The notion that we pass through a birth-like channel into a new realm of being is evident in the rituals of some indigenous cultures. During a 2007 trip to a small village in the Asmat region of southern New Guinea, my wife and I, along with fellow travelers, were invited to participate in a dramatic local adoption/birthing ceremony. The ceremony was imbued with drumming and chanting. During this event a member of our party, along with a few local people, experienced a ritual transition into union with a local family. Adorned with ceremonial feathered head-dresses the adoptees were directed to crawl through a tunnel. That tunnel was through the parted legs of a line of several women from the community. Lying under the women’s legs, face down, were men from the community. The backs of the men served as a floor for the birth passage, considerably tightening the path for adoptees. At the end of the crawl/struggle through the fleshy tunnel, the “new borns” lay still on the floor in a fetal position. Ultimately each new born was lifted up by villagers and carried to a place from which they embark on a new beginning as a member of a new family.
To what extent is such an initiation a real, new beginning for adoptees?
In Process and Reality, Alfred North Whitehead states that “…in the real world it is more important that a proposition be interesting than that it be true.” I agree with Whitehead in this regard, and find irresistible the notion of “new birth” — whether a birth into a new community/tribe, or a new sphere of reality after physical death. Passing through a “birth canal” at death, in particular — generally a delightful rather than painful passage — to unite with loving family members, acquaintances, and perhaps those from many lives before, is appealing.

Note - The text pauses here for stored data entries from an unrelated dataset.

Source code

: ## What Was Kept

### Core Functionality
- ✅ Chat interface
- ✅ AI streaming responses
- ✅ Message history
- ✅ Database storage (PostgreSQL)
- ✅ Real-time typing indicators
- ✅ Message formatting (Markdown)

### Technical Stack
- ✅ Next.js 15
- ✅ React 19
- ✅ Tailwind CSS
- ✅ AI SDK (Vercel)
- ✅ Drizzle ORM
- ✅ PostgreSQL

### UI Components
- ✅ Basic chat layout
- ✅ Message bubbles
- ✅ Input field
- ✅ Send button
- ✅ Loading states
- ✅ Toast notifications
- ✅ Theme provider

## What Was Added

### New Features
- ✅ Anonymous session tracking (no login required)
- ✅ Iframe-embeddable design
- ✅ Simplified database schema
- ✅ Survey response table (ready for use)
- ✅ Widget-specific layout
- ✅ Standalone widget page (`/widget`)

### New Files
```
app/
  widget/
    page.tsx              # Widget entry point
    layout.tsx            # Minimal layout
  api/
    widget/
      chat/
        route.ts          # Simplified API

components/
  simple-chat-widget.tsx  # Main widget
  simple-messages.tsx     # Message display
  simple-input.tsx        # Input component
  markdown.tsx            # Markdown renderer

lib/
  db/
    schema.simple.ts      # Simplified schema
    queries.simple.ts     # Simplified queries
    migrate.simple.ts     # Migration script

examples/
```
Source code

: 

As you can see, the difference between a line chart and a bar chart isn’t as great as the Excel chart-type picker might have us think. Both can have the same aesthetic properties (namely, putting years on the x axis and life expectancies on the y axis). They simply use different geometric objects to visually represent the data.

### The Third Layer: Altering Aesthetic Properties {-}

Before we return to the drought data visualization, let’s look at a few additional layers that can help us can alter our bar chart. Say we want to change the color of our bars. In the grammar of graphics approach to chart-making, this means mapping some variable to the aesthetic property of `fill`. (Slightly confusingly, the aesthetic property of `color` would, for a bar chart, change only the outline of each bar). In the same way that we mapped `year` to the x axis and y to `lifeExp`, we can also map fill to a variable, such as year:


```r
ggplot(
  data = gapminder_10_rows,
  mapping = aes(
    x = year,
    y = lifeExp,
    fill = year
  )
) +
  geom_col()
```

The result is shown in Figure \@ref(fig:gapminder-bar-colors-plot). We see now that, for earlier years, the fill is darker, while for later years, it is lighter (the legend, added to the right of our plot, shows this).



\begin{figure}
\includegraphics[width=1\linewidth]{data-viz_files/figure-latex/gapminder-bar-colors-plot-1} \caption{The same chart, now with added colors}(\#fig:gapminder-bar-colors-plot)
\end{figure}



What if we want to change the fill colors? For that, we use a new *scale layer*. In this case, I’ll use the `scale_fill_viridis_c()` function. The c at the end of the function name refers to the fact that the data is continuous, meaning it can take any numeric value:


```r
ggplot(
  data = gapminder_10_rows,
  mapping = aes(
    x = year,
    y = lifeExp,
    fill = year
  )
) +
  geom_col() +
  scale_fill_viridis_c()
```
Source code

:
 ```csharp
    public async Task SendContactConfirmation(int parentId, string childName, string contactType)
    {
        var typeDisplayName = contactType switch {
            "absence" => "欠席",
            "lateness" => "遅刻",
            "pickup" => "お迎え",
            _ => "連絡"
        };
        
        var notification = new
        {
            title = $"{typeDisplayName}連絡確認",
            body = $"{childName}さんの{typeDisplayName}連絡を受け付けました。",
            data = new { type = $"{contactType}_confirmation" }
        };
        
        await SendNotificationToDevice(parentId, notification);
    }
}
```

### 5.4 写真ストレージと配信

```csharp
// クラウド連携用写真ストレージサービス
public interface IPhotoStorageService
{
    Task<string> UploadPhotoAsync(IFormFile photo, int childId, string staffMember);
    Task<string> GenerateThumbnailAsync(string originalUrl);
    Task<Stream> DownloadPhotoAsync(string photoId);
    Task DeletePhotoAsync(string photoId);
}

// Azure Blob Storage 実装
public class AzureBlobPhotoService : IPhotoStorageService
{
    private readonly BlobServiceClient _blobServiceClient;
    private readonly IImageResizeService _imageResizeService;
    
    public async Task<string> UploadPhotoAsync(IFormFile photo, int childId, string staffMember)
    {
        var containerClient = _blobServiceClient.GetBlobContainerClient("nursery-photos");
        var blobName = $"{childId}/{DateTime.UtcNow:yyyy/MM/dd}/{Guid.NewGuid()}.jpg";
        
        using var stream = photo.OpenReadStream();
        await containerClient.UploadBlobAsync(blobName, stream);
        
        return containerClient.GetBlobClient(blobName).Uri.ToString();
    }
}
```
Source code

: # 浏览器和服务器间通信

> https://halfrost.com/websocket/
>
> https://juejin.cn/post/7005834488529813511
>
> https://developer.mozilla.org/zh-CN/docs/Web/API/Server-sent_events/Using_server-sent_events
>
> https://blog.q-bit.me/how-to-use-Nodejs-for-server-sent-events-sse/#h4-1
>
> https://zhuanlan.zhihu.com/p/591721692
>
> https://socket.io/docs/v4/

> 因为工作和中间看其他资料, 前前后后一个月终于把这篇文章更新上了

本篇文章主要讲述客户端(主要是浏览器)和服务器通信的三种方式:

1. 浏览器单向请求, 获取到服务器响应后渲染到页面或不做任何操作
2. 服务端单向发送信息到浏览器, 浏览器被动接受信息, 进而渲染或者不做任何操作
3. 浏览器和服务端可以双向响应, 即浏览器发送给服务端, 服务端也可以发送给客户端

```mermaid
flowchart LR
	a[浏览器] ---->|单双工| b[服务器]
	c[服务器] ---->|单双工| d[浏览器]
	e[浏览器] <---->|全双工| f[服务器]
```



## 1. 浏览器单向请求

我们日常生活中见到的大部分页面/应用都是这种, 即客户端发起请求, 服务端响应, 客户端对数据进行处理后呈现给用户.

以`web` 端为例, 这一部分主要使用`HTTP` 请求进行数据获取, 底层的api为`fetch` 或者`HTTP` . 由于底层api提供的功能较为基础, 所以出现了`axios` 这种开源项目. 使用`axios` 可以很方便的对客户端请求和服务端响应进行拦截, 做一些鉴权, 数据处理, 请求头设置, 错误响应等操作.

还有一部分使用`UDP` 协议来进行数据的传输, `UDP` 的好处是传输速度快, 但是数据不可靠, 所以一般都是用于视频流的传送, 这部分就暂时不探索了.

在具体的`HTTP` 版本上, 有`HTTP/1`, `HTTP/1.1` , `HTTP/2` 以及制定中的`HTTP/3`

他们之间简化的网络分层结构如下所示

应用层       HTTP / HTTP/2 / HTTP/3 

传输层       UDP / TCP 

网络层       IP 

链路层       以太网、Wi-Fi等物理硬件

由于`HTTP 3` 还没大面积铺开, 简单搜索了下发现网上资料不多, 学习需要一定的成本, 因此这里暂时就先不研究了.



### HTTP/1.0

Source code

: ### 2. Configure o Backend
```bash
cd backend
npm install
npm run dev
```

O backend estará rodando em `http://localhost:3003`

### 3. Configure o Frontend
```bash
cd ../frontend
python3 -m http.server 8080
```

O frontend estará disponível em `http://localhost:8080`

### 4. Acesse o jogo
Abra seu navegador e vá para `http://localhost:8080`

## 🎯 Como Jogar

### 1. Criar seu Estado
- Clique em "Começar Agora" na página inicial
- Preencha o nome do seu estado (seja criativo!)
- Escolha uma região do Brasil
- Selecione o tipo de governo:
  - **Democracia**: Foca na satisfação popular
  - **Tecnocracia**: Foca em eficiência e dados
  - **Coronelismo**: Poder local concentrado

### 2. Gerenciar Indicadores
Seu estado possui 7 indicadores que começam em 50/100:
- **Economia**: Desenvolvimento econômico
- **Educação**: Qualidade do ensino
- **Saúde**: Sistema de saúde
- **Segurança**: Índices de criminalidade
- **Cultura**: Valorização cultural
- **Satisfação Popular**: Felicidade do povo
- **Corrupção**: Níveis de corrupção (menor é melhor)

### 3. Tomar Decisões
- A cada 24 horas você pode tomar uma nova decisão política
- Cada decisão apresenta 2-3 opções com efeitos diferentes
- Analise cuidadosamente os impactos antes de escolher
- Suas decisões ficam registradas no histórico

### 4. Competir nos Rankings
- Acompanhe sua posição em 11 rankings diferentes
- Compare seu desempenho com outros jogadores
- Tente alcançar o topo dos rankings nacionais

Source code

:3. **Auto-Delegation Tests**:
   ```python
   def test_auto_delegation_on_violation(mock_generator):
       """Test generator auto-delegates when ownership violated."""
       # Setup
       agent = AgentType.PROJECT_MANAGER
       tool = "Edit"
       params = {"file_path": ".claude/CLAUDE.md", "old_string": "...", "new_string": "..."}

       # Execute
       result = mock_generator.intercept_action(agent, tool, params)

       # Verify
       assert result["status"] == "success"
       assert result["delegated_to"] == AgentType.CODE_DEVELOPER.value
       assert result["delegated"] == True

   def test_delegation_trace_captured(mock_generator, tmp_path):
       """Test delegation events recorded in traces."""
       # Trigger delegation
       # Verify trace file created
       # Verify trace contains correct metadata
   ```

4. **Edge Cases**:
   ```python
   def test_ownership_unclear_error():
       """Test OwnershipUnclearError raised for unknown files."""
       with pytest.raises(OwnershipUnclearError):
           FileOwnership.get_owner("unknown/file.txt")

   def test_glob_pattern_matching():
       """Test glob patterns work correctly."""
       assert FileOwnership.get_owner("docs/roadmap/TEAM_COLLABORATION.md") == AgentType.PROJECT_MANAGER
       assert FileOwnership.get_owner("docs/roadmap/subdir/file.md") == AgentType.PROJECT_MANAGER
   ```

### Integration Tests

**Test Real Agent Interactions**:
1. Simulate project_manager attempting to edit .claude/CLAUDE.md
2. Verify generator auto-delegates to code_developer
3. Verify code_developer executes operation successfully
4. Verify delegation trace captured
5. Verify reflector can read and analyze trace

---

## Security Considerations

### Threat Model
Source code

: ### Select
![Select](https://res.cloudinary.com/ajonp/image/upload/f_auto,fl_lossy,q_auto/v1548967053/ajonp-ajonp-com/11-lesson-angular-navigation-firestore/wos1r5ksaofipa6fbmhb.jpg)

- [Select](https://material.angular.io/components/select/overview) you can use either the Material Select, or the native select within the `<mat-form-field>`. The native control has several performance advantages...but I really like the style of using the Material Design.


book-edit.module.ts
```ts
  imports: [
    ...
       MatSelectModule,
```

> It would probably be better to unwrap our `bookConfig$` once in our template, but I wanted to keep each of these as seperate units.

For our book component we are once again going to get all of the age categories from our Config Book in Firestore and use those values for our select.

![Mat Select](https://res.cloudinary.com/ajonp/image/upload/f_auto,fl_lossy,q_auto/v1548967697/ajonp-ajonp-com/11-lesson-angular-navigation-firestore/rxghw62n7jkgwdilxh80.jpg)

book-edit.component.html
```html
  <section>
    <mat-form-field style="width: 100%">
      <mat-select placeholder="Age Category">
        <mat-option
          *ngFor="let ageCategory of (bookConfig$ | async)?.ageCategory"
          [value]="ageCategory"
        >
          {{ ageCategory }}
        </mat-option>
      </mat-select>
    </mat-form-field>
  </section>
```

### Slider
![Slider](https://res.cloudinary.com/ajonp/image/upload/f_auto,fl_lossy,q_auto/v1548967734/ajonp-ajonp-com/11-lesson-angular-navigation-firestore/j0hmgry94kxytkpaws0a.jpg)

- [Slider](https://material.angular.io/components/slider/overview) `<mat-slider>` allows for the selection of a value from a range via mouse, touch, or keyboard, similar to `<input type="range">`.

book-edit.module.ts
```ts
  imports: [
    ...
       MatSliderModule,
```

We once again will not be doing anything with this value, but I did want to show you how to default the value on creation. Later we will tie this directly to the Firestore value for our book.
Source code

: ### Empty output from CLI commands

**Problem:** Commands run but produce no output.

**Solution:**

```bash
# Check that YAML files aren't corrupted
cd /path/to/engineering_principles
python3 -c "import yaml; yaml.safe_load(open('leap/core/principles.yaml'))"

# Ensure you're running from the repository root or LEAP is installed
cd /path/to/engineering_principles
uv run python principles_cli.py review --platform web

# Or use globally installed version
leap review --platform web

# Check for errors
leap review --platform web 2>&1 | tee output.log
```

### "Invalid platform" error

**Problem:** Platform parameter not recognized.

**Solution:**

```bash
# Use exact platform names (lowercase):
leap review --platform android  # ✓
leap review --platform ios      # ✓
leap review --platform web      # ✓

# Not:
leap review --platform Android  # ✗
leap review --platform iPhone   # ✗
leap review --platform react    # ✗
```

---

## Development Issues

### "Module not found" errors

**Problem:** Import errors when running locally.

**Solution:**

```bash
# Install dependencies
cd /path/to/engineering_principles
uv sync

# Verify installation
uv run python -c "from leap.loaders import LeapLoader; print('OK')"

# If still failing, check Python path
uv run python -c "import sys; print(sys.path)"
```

This birth/death parallel is present in the following quote from Gustav Fechner’s The Little Book of Life After Death:
“Those souls, however, which have seized together upon a form or an idea of truth, beauty, or goodness in their eternal purity, remain thereby united to all eternity and in like manner possess these ideals as a part of themselves in everlasting unity. The comprehension of the higher thought by advanced souls means therefore their growth through this thought into greater spiritual organisms, and as all individual ideas have their root in the universal, so at last will all souls, in fellowship with the highest, be absorbed into the divine.”
Whether or not Fechner’s notion is true it certainly qualifies as interesting, something Whitehead might find appealing.
Not as yet being dead, it is challenging for me to say for sure what destiny holds beyond our present state of being. The reflections of those quoted in this article are both interesting and appealing. The notion of a new birth or re-birth suggests the potential of fascinating reunions and adventures. I like the way recently-deceased film critic Roger Ebert put it when writing about death in 2010. Ebert is quoted on the April 5, 2013 issue of the Minneapolis Star Tribune as saying: “I was perfectly content before I was born, and I think of death as the same state.”
I share Roger’s sense that what comes next will in some fashion parallel pre-birth contentment. If that new union means reunion in “the same state,” or reincarnation in another mother’s womb, contentment will prove delightful but short-lived. On the other hand, as an optimist, I imagine new union as something different than before: something more spirited, soulful, and even divine.
Based on the death experiences of a wide range of credible human beings, the notion of delightful union and reunion may well be true. At the very least, it is interesting.